Entries provided:
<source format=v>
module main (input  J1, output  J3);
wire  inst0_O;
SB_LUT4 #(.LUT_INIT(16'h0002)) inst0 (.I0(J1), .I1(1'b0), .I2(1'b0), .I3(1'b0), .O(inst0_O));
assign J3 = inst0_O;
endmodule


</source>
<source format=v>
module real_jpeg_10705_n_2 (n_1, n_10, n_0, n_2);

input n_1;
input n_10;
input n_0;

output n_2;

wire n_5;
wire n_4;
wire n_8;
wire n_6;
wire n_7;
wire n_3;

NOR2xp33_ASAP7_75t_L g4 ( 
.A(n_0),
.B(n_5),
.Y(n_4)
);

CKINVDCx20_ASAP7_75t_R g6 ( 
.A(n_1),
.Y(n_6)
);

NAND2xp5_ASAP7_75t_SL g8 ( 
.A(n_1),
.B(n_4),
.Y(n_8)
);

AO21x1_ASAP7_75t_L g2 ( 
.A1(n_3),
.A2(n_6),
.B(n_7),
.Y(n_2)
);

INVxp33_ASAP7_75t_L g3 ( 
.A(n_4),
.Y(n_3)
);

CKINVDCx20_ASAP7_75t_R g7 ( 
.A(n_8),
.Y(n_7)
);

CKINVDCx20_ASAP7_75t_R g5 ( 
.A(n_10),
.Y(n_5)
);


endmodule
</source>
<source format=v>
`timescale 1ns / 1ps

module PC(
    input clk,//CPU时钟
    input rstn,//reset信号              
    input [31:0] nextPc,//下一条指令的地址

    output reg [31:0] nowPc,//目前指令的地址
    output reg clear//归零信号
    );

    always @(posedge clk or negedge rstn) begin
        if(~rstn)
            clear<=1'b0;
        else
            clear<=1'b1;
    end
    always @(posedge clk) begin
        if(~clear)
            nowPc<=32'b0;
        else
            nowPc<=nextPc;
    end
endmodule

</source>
==
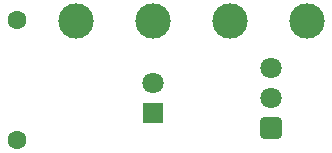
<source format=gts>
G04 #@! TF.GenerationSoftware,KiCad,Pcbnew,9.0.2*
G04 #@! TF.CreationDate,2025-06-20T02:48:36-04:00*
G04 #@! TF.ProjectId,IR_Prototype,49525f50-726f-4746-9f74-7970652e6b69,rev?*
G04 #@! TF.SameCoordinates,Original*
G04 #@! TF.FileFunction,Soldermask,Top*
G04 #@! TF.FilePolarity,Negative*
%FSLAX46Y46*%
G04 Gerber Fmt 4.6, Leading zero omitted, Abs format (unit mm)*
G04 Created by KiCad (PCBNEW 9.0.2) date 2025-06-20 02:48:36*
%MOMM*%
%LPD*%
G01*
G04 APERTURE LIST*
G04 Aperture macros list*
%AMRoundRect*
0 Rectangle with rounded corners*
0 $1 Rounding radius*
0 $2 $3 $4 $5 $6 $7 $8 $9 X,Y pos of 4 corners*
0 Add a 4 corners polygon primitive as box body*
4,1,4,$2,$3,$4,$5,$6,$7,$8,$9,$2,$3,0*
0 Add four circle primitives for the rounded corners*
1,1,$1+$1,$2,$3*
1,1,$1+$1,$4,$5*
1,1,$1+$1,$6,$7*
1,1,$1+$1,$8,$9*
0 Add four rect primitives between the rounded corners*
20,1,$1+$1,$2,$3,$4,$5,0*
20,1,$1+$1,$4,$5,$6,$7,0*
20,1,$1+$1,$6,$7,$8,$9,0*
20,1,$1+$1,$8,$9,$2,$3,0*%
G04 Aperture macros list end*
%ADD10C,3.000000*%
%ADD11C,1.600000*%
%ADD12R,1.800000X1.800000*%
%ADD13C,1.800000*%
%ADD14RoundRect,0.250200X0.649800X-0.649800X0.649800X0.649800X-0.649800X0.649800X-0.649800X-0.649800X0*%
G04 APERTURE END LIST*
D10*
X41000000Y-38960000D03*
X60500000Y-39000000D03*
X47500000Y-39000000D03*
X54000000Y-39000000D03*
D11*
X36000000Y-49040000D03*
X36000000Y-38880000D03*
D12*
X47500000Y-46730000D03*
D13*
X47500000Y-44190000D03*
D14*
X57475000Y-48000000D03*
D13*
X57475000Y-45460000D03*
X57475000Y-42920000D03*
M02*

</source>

What you should do:
Each line above with the word "nowPc" needs to be copied.

Exercise solution:
    output reg [31:0] nowPc,//目前指令的地址
            nowPc<=32'b0;
            nowPc<=nextPc;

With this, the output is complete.